The benefits are set to end June 30. Retirees are scrambling to get costly dentures and new pairs of glasses, providing a windfall for dental and vision offices at a time when many patients are delaying care because of higher copayments and tightening budgets.

“It’s been nuts,” said David Borlas, a dentist in Chesterfield who has been so busy lately he frequently works straight through his lunch hour. “Once the announcement came out, people started coming out of the woodwork. We’ve got people jammed on top of people.”

But these same businesses recognize the rush is temporary and fear work will dry up once the cutbacks go into effect, further eroding a once reliable source of business for many medical providers.

Medical experts also worry retirees will hold off on routine care, which can help prevent minor problems from turning into costlier ones in the future.

Rupert O’Brien, chairman for the retiree chapter of UAW Local 5960 in Orion Township, said members have been rushing to get dental and vision appointments but have run into long waiting lists and encountered offices booked through the month.

“A lot of them don’t know what they’re going to do,” said O’Brien, a GM hourly retiree whose chapter has about 6,000 members.

Medicare, the federal health care program for seniors and people with disabilities, doesn’t cover vision or dental. The only way to get the coverage is to buy it, he added.

“It’s going to be quite a bit out of a retiree’s pocket,” O’Brien said, noting that purchasing dental coverage will cost some couples about $80 per month.
Temporary, for now

For now, the cuts are temporary and intended to conserve cash in the VEBA, said Kristin Dziczek, director of labor and industry for the Ann Arbor-based Center for Automotive Research. The changes could be reversed or upheld once the UAW takes over the health trust next year.

“It’s a whole new ballgame on January 1,” she added.

Still, dentists and vision care specialists already are bracing for the cutbacks.

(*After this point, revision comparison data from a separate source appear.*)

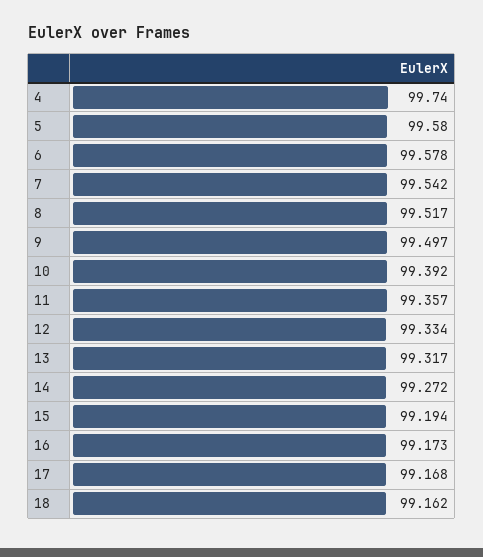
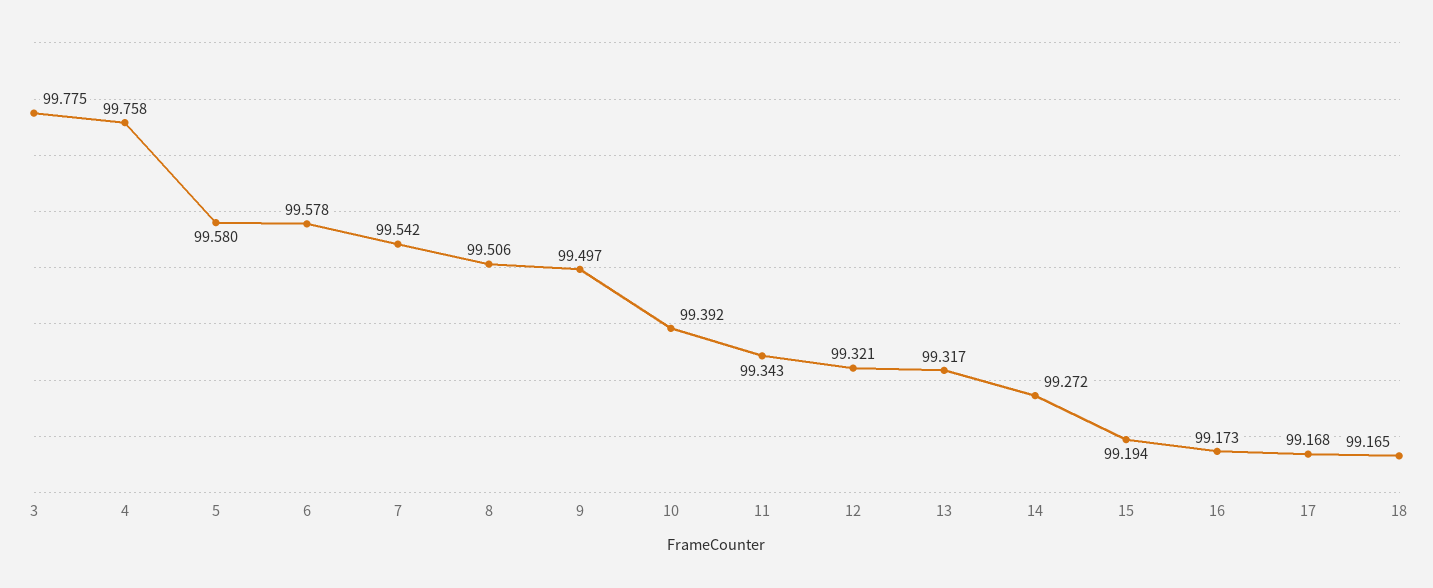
  {
-   "4": 99.74,
+   "4": 99.758,
    "5": 99.58,
    "6": 99.578,
    "7": 99.542,
-   "8": 99.517,
+   "8": 99.506,
    "9": 99.497,
    "10": 99.392,
-   "11": 99.357,
+   "11": 99.343,
-   "12": 99.334,
+   "12": 99.321,
    "13": 99.317,
    "14": 99.272,
    "15": 99.194,
    "16": 99.173,
    "17": 99.168,
-   "18": 99.162
+   "18": 99.165,
+   "3": 99.775
  }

And others in the industry worry the cuts could go deeper, resulting in higher out-of-pocket costs for routine medical visits, a trend quickly becoming the standard for other employer-backed health plans.

“This is our window of opportunity,” said Scott VanderVeen, a dentist in Clarkston whose office has extended hours, postponed vacations and added full days to accommodate the influx of patients. “We realize our business will slow down in July.”

Borlas, the Chesterfield dentist, who started practicing dentistry before the UAW began offering dental insurance in the mid-1970s, fears retirees will revert to the old mindset of basing medical decisions not on quality but on what they can afford.

“The common theme back then was they’re not going to opt for a root canal or a crown for an infected tooth, but ask to pull it, which is a much lower level of dental care. That’s what people could afford,” said Borlas, an executive director for the Macomb Dental Society. “And then, came along dental insurance. Now, the pendulum is swinging back the other way.”
Dentists also affected

Dentists aren’t the only health professionals seeing a boom and fearing a bust.

Dr. Kevin Everett, an ophthalmologist with the Henry Ford Medical Group, said his office in Sterling Heights has seen about a 15 percent bump in calls from retirees seeking to make appointments before July 1. Revenue is up by at least 10 percent for optometrist visits, he said.

“Considering the economy, that’s pretty dramatic,” Everett added.

However, he worries the uptick will soon give way to a lull after July 1. Retirees may stop offices visits, even for illnesses like glaucoma and cataracts, which are covered under their medical benefits. Vision insurance typically only covers routine eye exams and the purchase of glasses or contacts.

“We’ve always had patients confused about that, but now it’s really bad,” Everett said. “Many are going to damage themselves sitting home with problems thinking they can’t be seen and letting them get worse.”